The Government data on the income tax payments, released last week, throws light on one of the key problems India faces—painfully low number of income taxpayers as a percentage of total population. In other words, it shows a picture where tax evasion by individuals is so huge that it can create major impediments to a country, which strives to offer a social security net to its citizens, build quality public infrastructure and eradicate poverty.
The government has made public the income tax data for last 16 years. If one looks at the 2014-15 figure, just about 4.87 crore people filed tax returns, making it less than 4 per cent of the population (considering population at 125 crore). In the years before that, the number of those who paid taxes is even less. In 2012-13, the figure was close to only about 1 percent of the population. To be sure, the number of those who filed returns does not necessarily indicate the the number of actual taxpayers, since many of them would be below the threshold.

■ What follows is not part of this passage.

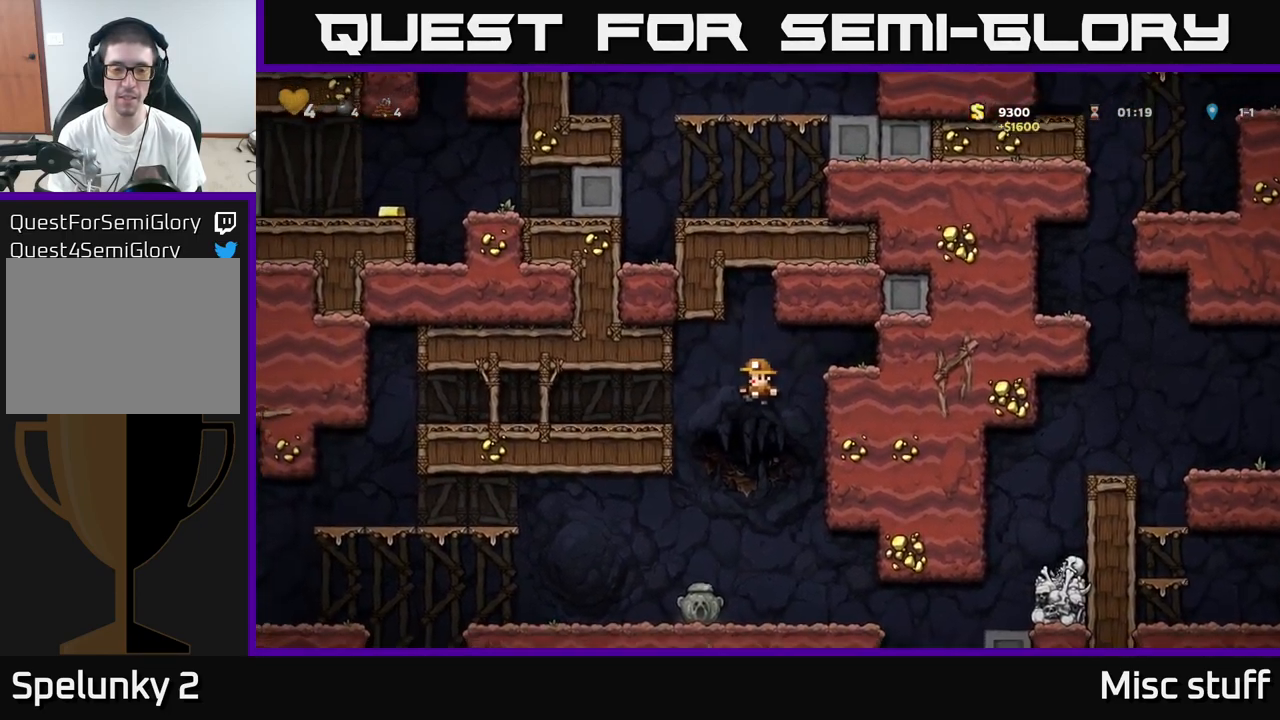
{"buttons": ["DPAD_LEFT"], "left_stick": "center", "events": [[84, "X", "up"], [400, "DPAD_LEFT", "down"]]}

What these figures effectively telling us is that the domestic tax evasion is an even bigger concern for India than chasing the black money stashed abroad. It doesn’t make sense for any government to chase a magic treasure hidden somewhere in foreign lands when there is massive scale of income tax evasion happening right under its nose. To put this in another way, the data is the testimony of India’s failure to broaden the tax net even though two decades have passed after the economic liberalization.
There is a clear evidence here that a significant number of people who are liable to pay taxes aren’t doing so. For instance, going by the government data, only about 11 lakhs people have admitted to have annual salary income of above Rs10 lakhs—clearly an absurd number. This spells out the big task Modi-government at this juncture—take steps to broaden the tax net rather than merely increasing the tax rates.

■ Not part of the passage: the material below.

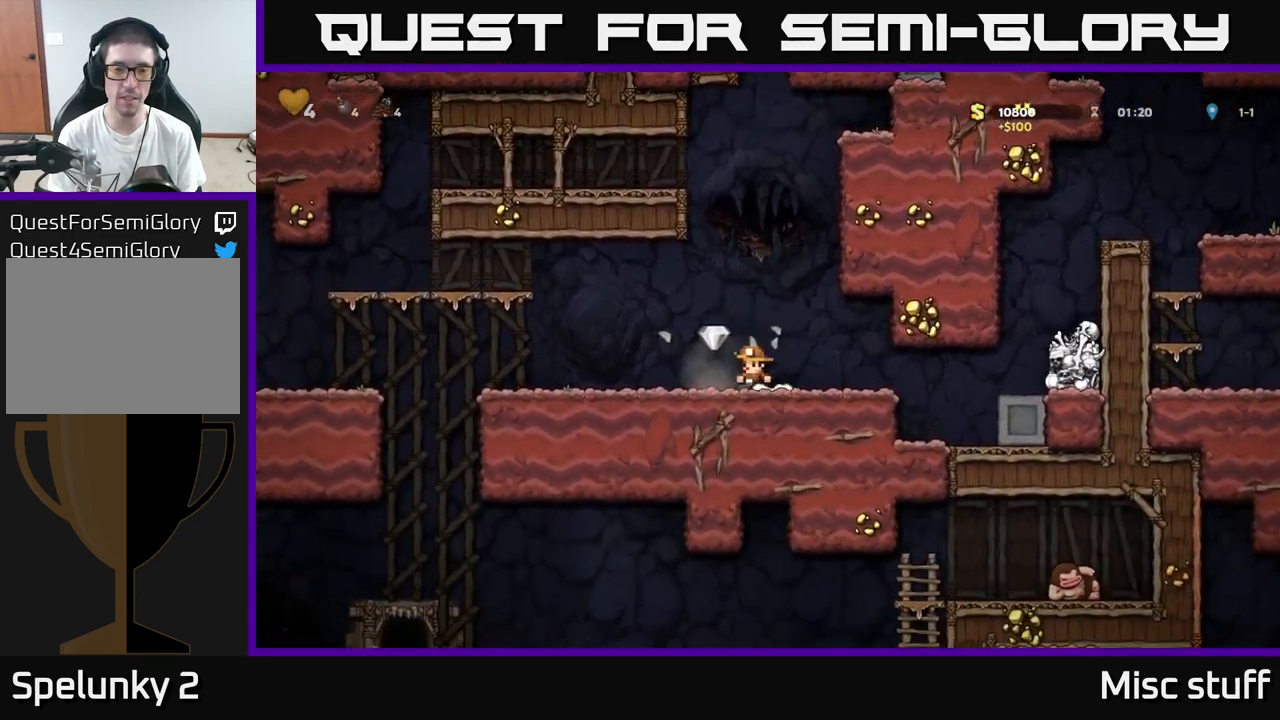
{"buttons": ["DPAD_LEFT"], "left_stick": "center", "events": [[117, "DPAD_LEFT", "up"], [167, "DPAD_LEFT", "down"]]}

Because, every time the government hikes the income tax rates but doesn’t bother to broaden the tax base, the burden falls on the chosen few, which is clearly unfair policy for any government to follow. Tax base can be broadened only by a slew of steps including bringing awareness and monitoring compliance at state-level. According to the published data, just two states, Maharashtra and Delhi, contributes more than half of India’s income tax payments.
The very low levels of tax compliance should worry the government since there is no ‘akshayapatra’ for it to source funds for its development work except the tax paid by its citizens and revenues mobilized from state-resources. While the proposed Goods and Services Tax (GST) will largely take care of the task of broadening the tax base on the sales of goods and services, increasing compliance on the income tax front, is a challenge.
The government has been taking measures to address this issue by proposing to deduct tax at source, using analytics to identify taxpayers and making PAN number mandatory, said Alok Agarwal, senior director, tax practice at Deloitte. “The government has realized that income tax cannot be solely relied upon. The increase shown in the sales tax revenue is a proof of this,” Agarwal said.
To put it in simple words, India still has several citizens who go out and buy expensive cars and jewellery but are not willing to pay the taxes to government on the income they earn. They, who would still seek more government-sponsored free-services and subsidies, do not spare time to think of how will the government actually raise resources to do all these.
The bottomline is this: we are all more than aware about what is due to us as the privileged citizens of this country, but conveniently forget what we owe to the state. The sad fact is that all of use are too used to the freebies. It would be ideal if the awareness come from the citizens rather than imposed by the state--particularly in a scenario, when the state exchequer is in deficit mode.